THE EXERCISE>
Return the lines of every entry below word for word, keeping each name at its rank in the order given.

-- BEGIN INPUT MATERIAL --

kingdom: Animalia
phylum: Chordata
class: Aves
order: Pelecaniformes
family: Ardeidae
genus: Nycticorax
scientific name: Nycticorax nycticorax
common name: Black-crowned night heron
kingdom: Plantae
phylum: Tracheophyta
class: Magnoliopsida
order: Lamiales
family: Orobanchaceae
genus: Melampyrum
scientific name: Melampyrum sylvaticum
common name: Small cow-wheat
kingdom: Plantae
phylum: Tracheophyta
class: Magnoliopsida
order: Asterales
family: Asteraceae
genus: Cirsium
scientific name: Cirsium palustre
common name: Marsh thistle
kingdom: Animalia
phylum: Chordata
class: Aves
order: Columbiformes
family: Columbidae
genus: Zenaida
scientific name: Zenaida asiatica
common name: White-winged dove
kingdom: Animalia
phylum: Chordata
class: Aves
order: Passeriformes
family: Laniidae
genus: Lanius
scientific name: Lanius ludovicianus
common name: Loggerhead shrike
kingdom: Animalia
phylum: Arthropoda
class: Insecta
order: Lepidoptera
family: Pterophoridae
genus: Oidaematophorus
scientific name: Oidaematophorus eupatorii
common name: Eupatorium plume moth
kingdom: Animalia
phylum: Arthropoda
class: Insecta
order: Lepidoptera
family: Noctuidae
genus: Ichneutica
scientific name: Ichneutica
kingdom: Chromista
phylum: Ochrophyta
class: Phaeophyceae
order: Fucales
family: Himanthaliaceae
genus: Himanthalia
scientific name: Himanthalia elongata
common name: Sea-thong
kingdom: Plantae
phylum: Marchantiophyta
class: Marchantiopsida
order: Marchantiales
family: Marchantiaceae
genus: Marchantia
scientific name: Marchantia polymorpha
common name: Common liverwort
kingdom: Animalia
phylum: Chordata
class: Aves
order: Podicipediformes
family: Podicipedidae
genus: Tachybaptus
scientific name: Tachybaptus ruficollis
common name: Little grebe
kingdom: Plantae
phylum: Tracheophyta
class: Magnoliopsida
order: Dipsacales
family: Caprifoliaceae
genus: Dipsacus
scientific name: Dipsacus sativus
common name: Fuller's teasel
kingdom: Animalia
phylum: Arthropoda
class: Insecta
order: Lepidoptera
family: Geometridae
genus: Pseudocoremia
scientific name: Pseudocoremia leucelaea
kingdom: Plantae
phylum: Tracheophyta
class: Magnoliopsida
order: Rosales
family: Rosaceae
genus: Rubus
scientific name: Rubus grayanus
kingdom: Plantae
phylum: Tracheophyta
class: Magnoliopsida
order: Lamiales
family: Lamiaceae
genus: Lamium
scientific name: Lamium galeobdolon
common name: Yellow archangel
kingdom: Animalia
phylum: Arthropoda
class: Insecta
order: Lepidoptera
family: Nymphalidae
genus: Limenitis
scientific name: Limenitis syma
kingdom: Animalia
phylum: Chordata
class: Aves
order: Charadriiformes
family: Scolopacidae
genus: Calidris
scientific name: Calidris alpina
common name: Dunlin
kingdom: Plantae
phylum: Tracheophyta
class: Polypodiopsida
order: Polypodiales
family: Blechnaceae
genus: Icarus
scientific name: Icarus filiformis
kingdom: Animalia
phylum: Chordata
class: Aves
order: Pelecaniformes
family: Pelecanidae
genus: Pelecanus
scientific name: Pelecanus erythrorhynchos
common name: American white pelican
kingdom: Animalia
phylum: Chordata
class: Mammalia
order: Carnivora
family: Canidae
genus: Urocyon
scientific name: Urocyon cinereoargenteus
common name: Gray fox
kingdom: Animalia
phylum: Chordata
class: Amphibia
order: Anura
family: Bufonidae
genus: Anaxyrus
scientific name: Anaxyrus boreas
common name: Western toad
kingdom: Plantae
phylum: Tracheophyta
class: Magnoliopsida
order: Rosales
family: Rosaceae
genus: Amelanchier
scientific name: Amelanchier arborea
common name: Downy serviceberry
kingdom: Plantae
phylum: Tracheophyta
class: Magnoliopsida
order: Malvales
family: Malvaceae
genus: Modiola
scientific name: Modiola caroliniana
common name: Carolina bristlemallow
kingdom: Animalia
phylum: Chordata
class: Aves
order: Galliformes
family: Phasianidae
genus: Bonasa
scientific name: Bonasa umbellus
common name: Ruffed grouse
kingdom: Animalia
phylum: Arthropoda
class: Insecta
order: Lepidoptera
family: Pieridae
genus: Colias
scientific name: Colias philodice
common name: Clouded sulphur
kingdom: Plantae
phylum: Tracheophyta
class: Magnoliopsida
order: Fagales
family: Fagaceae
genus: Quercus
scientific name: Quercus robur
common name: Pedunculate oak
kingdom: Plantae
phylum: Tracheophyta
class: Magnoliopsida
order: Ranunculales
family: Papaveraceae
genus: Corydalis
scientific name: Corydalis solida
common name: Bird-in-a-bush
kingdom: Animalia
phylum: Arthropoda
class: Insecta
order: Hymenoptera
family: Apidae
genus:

-- END INPUT MATERIAL --

OUTPUT OF THE EXERCISE>
kingdom: Animalia
phylum: Chordata
class: Aves
order: Pelecaniformes
family: Ardeidae
genus: Nycticorax
scientific name: Nycticorax nycticorax
common name: Black-crowned night heron
kingdom: Plantae
phylum: Tracheophyta
class: Magnoliopsida
order: Lamiales
family: Orobanchaceae
genus: Melampyrum
scientific name: Melampyrum sylvaticum
common name: Small cow-wheat
kingdom: Plantae
phylum: Tracheophyta
class: Magnoliopsida
order: Asterales
family: Asteraceae
genus: Cirsium
scientific name: Cirsium palustre
common name: Marsh thistle
kingdom: Animalia
phylum: Chordata
class: Aves
order: Columbiformes
family: Columbidae
genus: Zenaida
scientific name: Zenaida asiatica
common name: White-winged dove
kingdom: Animalia
phylum: Chordata
class: Aves
order: Passeriformes
family: Laniidae
genus: Lanius
scientific name: Lanius ludovicianus
common name: Loggerhead shrike
kingdom: Animalia
phylum: Arthropoda
class: Insecta
order: Lepidoptera
family: Pterophoridae
genus: Oidaematophorus
scientific name: Oidaematophorus eupatorii
common name: Eupatorium plume moth
kingdom: Animalia
phylum: Arthropoda
class: Insecta
order: Lepidoptera
family: Noctuidae
genus: Ichneutica
scientific name: Ichneutica
kingdom: Chromista
phylum: Ochrophyta
class: Phaeophyceae
order: Fucales
family: Himanthaliaceae
genus: Himanthalia
scientific name: Himanthalia elongata
common name: Sea-thong
kingdom: Plantae
phylum: Marchantiophyta
class: Marchantiopsida
order: Marchantiales
family: Marchantiaceae
genus: Marchantia
scientific name: Marchantia polymorpha
common name: Common liverwort
kingdom: Animalia
phylum: Chordata
class: Aves
order: Podicipediformes
family: Podicipedidae
genus: Tachybaptus
scientific name: Tachybaptus ruficollis
common name: Little grebe
kingdom: Plantae
phylum: Tracheophyta
class: Magnoliopsida
order: Dipsacales
family: Caprifoliaceae
genus: Dipsacus
scientific name: Dipsacus sativus
common name: Fuller's teasel
kingdom: Animalia
phylum: Arthropoda
class: Insecta
order: Lepidoptera
family: Geometridae
genus: Pseudocoremia
scientific name: Pseudocoremia leucelaea
kingdom: Plantae
phylum: Tracheophyta
class: Magnoliopsida
order: Rosales
family: Rosaceae
genus: Rubus
scientific name: Rubus grayanus
kingdom: Plantae
phylum: Tracheophyta
class: Magnoliopsida
order: Lamiales
family: Lamiaceae
genus: Lamium
scientific name: Lamium galeobdolon
common name: Yellow archangel
kingdom: Animalia
phylum: Arthropoda
class: Insecta
order: Lepidoptera
family: Nymphalidae
genus: Limenitis
scientific name: Limenitis syma
kingdom: Animalia
phylum: Chordata
class: Aves
order: Charadriiformes
family: Scolopacidae
genus: Calidris
scientific name: Calidris alpina
common name: Dunlin
kingdom: Plantae
phylum: Tracheophyta
class: Polypodiopsida
order: Polypodiales
family: Blechnaceae
genus: Icarus
scientific name: Icarus filiformis
kingdom: Animalia
phylum: Chordata
class: Aves
order: Pelecaniformes
family: Pelecanidae
genus: Pelecanus
scientific name: Pelecanus erythrorhynchos
common name: American white pelican
kingdom: Animalia
phylum: Chordata
class: Mammalia
order: Carnivora
family: Canidae
genus: Urocyon
scientific name: Urocyon cinereoargenteus
common name: Gray fox
kingdom: Animalia
phylum: Chordata
class: Amphibia
order: Anura
family: Bufonidae
genus: Anaxyrus
scientific name: Anaxyrus boreas
common name: Western toad
kingdom: Plantae
phylum: Tracheophyta
class: Magnoliopsida
order: Rosales
family: Rosaceae
genus: Amelanchier
scientific name: Amelanchier arborea
common name: Downy serviceberry
kingdom: Plantae
phylum: Tracheophyta
class: Magnoliopsida
order: Malvales
family: Malvaceae
genus: Modiola
scientific name: Modiola caroliniana
common name: Carolina bristlemallow
kingdom: Animalia
phylum: Chordata
class: Aves
order: Galliformes
family: Phasianidae
genus: Bonasa
scientific name: Bonasa umbellus
common name: Ruffed grouse
kingdom: Animalia
phylum: Arthropoda
class: Insecta
order: Lepidoptera
family: Pieridae
genus: Colias
scientific name: Colias philodice
common name: Clouded sulphur
kingdom: Plantae
phylum: Tracheophyta
class: Magnoliopsida
order: Fagales
family: Fagaceae
genus: Quercus
scientific name: Quercus robur
common name: Pedunculate oak
kingdom: Plantae
phylum: Tracheophyta
class: Magnoliopsida
order: Ranunculales
family: Papaveraceae
genus: Corydalis
scientific name: Corydalis solida
common name: Bird-in-a-bush
kingdom: Animalia
phylum: Arthropoda
class: Insecta
order: Hymenoptera
family: Apidae
genus:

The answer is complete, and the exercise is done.